● **Task item**:
Go through the entries below and copy each line containing the word "тіла".

● **Input for this task**:
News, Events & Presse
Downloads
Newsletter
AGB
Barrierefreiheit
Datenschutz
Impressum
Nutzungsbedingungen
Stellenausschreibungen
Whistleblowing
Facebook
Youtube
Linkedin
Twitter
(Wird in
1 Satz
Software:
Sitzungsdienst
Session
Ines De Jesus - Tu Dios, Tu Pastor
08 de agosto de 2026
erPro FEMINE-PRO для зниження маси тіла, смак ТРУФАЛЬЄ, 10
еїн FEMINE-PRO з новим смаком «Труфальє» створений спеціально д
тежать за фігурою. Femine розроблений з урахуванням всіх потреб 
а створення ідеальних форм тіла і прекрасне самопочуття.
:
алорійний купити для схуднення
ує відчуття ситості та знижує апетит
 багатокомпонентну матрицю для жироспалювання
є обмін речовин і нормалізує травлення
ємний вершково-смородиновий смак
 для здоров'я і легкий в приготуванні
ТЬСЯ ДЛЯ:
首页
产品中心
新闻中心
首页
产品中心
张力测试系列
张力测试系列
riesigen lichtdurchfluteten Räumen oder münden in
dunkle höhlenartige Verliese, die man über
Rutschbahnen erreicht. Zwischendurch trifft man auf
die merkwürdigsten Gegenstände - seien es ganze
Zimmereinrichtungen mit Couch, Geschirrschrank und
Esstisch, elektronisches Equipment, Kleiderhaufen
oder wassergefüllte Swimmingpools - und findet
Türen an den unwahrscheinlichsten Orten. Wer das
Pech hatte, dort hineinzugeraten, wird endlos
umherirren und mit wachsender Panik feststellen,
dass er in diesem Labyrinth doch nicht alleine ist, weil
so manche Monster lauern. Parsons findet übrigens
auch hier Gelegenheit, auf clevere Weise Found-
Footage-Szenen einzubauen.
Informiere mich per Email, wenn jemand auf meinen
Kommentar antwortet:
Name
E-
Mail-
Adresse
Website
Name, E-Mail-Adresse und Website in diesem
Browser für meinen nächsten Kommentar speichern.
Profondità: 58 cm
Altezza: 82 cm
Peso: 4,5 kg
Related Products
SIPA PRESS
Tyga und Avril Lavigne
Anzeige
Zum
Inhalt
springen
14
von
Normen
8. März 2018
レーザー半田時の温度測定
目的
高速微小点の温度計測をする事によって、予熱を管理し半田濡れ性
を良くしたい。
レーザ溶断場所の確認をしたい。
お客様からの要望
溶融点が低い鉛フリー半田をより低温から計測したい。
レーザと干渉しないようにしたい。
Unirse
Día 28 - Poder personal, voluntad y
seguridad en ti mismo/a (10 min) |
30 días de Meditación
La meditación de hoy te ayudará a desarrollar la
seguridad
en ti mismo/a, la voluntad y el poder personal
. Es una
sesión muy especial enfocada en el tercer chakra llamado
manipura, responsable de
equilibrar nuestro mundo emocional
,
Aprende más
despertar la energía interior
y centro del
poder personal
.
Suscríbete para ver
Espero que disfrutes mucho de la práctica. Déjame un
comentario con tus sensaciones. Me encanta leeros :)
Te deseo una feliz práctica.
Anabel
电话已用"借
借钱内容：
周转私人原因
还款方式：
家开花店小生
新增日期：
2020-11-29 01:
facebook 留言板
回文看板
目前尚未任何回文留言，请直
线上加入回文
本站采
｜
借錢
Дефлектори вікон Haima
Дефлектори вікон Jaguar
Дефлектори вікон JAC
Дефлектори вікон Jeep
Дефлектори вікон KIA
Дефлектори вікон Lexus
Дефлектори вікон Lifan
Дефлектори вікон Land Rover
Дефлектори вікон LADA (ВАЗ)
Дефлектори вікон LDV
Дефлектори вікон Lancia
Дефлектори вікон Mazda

● **Answer to the problem**:
erPro FEMINE-PRO для зниження маси тіла, смак ТРУФАЛЬЄ, 10
а створення ідеальних форм тіла і прекрасне самопочуття.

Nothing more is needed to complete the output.